Comment 9 Kenneth Rohde Christiansen 2009-12-14 05:27:59 PST 
Comment on attachment 44781 [details]
Patch

Great as always Benjamin! :-)

Btw, could you look into adding a layout test for this?
Comment 10 Benjamin Poulain 2009-12-14 06:33:23 PST 
(In reply to comment #9)
> (From update of attachment 44781 [details])
> Great as always Benjamin! :-)
> 
> Btw, could you look into adding a layout test for this?

It is possible to write a autotest for it, but it would require mocking the network stack (we need a correct loading, then redirection, then a failure in the middle of the redirection).

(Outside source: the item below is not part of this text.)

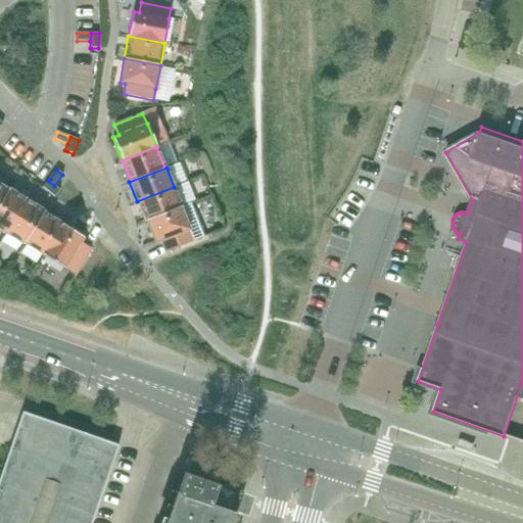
[(54,197),(56,194),(59,190),(54,186),(48,181),(45,184),(43,188),(54,197)]
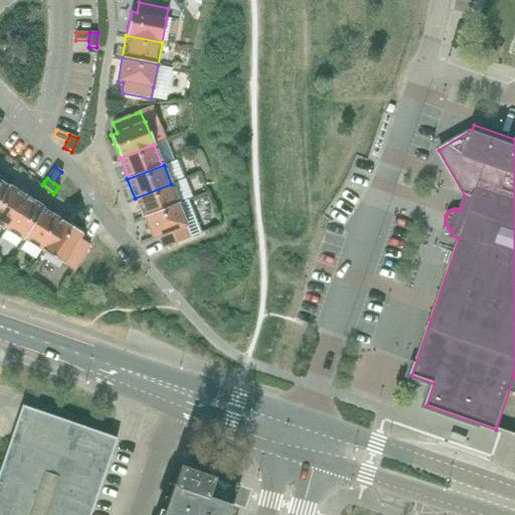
[(0,199),(9,185),(8,185),(7,186),(0,181),(0,199)]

The work is not worth it, we probably need a general way of simulating network problem to do this kind of tests.
Comment 11 Kenneth Rohde Christiansen 2009-12-14 06:38:08 PST 
Maybe we should create a JIRA task for that?

> It is possible to write a autotest for it, but it would require mocking the
> network stack (we need a correct loading, then redirection, then a failure in
> the middle of the redirection).
> 
> The work is not worth it, we probably need a general way of simulating network
> problem to do this kind of tests.
Comment 12 WebKit Commit Bot 2009-12-14 12:49:59 PST 
Comment on attachment 44781 [details]
Patch

Clearing flags on attachment: 44781

Committed r52112: <http://trac.webkit.org/changeset/52112>
Comment 13 WebKit Commit Bot 2009-12-14 12:50:03 PST 
All reviewed patches have been landed.  Closing bug.